Linguistics majors and minors come from a variety of different backgrounds and have diverse professional aims. Students with undergraduate concentrations in linguistics can prepare for graduate study in Linguistics, Psychology, Anthropology, and numerous other fields. They are also in an excellent position for embarking on training for careers in Conflict Resolution and Mediation, Corporate Communications, Education, English as a Second Language Instruction, International Business, International Communications, International Diplomacy, Health Communication, Journalism, K-12 Education and Curriculum Development, Law, Library Management, Medicine, Public Health, Public Relations, Social Services, Speech and Learning Disabilities, Therapy, and Translation.
(list compiled by Linguistics Society of America, www.lsadc.org)
Linguists may work on speech recognition, search engines, and artificial intelligence.
Teach at the university level
A graduate degree in linguistics allows you to teach in departments such as linguistics, philosophy, psychology, speech/communication sciences, anthropology, English, and foreign languages.
Teach English as a Second Language (ESL) in the United States or abroad
If you want to teach ESL in the US, you will probably need additional training in language pedagogy, such as a Masters degree in Education or TESOL. Many teaching positions abroad require only an undergraduate degree, but at least some specialized training in the subject will make you a much more effective teacher. Linguistics can give you a valuable crosslanguage perspective.
Translator or interpreter
Skilled translators and interpreters are needed everywhere, from government to hospitals to courts of law. For this line of work, a high level of proficiency in the relevant language(s) is necessary, and specialized training may be required. Nonetheless, linguistics can help you understand the issues that arise when a message is communicated from one language to another.

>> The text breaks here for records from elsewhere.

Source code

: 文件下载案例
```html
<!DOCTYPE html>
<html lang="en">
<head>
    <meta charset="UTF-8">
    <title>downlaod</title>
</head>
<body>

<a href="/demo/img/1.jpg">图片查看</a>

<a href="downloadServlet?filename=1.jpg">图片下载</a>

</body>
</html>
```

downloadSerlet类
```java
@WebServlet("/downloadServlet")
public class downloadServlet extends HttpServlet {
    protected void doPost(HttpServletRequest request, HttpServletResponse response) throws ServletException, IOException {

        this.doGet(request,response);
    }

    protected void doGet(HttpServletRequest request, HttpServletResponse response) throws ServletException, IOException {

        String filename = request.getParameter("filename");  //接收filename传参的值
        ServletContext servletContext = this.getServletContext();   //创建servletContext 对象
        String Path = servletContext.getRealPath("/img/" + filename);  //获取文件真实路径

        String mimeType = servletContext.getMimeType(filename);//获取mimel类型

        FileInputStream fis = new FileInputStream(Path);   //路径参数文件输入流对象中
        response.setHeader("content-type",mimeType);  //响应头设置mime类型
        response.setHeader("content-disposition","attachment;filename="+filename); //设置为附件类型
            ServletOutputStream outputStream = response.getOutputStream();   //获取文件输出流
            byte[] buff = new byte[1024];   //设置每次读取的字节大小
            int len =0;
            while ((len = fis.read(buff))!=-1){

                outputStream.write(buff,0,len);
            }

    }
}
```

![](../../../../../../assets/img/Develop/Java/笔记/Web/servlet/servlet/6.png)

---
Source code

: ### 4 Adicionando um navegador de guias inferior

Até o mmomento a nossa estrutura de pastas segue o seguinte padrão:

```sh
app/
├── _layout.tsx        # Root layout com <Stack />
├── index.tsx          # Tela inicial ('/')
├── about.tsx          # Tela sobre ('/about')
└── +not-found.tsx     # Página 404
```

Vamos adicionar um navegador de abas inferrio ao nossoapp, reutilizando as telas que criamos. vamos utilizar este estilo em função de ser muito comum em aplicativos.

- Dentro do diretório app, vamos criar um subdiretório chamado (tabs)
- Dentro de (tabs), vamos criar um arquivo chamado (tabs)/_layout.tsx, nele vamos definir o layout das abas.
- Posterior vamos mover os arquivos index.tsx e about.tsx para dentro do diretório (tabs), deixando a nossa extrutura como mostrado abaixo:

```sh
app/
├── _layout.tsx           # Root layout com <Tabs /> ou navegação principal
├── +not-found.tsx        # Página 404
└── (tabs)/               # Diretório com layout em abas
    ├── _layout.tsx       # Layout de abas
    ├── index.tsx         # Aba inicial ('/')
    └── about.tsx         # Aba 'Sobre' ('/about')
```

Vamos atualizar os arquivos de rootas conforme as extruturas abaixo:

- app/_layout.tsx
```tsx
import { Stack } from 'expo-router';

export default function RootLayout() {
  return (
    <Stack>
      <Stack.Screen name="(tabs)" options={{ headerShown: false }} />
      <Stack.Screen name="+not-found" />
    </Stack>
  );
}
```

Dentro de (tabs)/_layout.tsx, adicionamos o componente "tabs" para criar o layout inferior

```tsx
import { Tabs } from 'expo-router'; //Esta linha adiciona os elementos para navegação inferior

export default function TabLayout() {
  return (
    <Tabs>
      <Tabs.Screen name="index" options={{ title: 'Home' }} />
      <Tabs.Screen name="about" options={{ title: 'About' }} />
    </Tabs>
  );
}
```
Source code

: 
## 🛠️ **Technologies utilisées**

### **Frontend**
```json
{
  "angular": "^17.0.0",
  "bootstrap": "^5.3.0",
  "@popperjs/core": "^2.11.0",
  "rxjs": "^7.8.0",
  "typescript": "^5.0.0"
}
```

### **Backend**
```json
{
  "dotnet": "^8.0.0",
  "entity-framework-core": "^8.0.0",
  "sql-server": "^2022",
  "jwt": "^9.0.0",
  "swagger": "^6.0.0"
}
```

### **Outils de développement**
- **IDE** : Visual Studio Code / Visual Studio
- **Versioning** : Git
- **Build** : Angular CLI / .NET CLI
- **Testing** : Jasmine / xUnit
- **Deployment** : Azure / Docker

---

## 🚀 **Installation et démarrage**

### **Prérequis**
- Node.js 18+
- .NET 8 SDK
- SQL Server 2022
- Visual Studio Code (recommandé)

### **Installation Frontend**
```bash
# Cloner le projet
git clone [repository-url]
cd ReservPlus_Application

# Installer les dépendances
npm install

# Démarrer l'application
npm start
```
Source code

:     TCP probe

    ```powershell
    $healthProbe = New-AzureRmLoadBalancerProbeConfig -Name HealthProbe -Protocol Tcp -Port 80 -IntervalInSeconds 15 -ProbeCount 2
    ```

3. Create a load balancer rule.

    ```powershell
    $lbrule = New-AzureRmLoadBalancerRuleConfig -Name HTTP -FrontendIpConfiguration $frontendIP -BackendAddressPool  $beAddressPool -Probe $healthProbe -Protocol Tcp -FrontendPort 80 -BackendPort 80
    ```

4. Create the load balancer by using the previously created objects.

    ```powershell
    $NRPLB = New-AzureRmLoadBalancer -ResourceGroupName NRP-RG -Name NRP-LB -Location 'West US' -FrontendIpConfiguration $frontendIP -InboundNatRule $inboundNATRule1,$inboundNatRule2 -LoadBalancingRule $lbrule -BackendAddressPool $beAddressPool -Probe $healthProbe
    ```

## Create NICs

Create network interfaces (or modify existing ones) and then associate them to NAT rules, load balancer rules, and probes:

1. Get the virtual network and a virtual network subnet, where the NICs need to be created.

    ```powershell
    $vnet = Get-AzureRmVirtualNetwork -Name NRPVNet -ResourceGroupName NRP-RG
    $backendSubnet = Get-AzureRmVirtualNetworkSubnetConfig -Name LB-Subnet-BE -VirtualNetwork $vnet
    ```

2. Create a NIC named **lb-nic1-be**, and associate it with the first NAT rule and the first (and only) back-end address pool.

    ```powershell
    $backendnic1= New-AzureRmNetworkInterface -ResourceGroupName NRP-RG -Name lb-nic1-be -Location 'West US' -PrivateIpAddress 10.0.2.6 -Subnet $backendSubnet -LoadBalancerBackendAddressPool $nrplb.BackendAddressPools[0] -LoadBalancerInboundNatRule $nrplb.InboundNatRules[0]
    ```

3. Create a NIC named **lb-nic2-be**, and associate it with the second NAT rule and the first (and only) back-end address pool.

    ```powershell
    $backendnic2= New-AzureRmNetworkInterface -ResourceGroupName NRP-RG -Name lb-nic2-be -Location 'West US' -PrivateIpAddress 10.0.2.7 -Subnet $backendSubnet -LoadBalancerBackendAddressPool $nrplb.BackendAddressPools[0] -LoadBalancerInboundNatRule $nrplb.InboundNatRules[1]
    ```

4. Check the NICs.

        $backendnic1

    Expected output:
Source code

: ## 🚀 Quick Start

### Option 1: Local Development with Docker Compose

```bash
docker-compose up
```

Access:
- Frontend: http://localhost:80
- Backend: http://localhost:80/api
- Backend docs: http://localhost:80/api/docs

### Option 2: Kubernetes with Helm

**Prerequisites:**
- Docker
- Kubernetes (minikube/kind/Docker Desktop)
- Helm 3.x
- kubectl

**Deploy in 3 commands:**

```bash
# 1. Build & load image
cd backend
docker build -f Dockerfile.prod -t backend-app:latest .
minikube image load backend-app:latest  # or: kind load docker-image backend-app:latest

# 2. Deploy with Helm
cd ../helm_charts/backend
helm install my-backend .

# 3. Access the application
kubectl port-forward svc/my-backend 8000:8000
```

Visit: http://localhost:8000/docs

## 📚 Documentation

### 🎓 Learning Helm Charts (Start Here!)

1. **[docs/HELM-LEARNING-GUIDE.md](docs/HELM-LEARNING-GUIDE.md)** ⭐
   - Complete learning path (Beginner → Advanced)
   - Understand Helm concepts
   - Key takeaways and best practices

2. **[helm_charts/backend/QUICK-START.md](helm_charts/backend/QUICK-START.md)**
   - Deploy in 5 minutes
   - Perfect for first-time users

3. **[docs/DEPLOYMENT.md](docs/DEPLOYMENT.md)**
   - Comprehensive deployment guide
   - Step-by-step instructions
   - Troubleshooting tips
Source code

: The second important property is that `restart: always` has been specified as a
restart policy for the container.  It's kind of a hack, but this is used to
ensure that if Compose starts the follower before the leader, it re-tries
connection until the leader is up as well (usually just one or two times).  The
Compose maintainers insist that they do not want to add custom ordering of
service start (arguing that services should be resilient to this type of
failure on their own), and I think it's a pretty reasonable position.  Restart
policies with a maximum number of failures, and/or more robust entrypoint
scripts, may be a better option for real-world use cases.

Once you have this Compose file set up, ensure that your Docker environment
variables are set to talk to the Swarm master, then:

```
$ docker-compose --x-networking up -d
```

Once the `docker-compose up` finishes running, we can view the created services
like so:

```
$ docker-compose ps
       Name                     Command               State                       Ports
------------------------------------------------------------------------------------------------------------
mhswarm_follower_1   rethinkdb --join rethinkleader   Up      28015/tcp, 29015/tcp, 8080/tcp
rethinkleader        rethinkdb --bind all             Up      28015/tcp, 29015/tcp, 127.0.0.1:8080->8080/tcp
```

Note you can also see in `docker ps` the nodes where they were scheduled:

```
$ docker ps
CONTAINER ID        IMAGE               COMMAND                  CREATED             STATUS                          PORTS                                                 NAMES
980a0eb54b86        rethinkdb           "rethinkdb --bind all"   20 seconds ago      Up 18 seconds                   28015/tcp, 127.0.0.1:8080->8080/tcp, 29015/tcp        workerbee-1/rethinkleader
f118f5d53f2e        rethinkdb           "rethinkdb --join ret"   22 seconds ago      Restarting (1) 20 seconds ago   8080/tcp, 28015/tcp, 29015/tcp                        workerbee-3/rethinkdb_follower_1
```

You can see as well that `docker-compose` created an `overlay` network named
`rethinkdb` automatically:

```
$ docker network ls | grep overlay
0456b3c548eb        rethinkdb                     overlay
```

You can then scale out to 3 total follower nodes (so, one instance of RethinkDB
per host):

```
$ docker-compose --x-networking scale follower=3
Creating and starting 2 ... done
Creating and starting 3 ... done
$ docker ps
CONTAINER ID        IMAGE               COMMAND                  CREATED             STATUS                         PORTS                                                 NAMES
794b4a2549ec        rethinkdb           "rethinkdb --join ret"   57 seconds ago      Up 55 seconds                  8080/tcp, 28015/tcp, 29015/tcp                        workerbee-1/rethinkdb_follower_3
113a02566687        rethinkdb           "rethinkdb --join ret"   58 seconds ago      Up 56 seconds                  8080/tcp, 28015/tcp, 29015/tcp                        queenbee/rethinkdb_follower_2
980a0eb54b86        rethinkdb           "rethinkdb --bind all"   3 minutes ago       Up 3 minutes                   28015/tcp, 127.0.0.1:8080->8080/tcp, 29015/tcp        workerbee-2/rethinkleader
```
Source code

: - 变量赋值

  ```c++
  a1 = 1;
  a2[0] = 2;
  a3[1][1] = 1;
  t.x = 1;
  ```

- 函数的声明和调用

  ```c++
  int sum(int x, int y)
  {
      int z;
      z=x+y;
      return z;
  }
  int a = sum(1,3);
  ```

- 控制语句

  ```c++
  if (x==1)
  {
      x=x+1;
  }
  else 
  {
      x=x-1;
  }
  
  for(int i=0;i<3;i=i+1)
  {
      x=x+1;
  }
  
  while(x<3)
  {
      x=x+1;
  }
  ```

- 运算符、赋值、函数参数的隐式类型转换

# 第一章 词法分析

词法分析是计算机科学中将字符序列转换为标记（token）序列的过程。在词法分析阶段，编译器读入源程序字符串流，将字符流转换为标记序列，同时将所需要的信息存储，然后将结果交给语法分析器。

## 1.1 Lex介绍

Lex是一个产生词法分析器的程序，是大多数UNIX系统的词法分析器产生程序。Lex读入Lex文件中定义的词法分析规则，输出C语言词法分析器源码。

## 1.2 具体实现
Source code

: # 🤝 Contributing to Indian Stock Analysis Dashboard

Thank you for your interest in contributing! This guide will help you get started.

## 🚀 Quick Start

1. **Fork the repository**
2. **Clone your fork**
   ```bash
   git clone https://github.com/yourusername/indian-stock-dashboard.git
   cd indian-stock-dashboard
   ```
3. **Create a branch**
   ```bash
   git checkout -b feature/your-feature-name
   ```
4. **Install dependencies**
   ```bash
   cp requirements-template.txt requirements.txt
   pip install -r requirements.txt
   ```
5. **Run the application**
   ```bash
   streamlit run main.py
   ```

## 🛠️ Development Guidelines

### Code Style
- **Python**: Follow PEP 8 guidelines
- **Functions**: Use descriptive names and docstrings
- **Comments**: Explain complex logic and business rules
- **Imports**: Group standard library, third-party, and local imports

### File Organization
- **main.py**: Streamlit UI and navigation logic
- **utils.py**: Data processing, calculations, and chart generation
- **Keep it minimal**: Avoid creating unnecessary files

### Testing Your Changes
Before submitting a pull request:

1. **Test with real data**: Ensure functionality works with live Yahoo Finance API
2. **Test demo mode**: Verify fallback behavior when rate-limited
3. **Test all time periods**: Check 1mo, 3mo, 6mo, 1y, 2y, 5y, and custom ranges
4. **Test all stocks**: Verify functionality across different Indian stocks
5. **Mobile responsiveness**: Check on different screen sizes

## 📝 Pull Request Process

Language documentation or fieldwork
A number of projects and institutes around the world are looking for linguists to work with language consultants to document, analyze, and preserve languages (many of which are endangered). Some organizations engage in language-related fieldwork, including documenting endangered languages, conducting language surveys, establishing literacy programs, and translating documents of cultural heritage. This is a great way to interact with speakers of diverse languages, representing communities around the world.
Law or Medicine
The subfield of forensic linguistics involves studying the language of legal texts, linguistic aspects of evidence, issues of voice identification, and so on. Law enforcement agencies such as the FBI and police departments, law firms, and the courts hire linguists for these purposes.
Publishing industry, as a technical writer, or a journalist
The verbal skills that linguists develop are ideal for positions in editing, publishing, and writing.
Linguists help prepare and evaluate standardized exams and conduct research on assessment issues.
Knowledge of phonology, morphology, historical linguistics, dialectology, and sociolinguistics is key to becoming a lexicographer.
Work for a product-naming company
Companies that name products do extensive linguistic research on the associations that people make with particular sounds and classes of sounds. A background in linguistics qualifies you for this line of work.
The federal government hires linguists for the Foreign Service, the FBI, etc.
Actor or train actors
Actors need training in pronunciation, intonation, and different elements of grammar in order to sound like real speakers of a language or dialect. They may even need to know how to make mistakes to sound like an authentic nonnative speaker.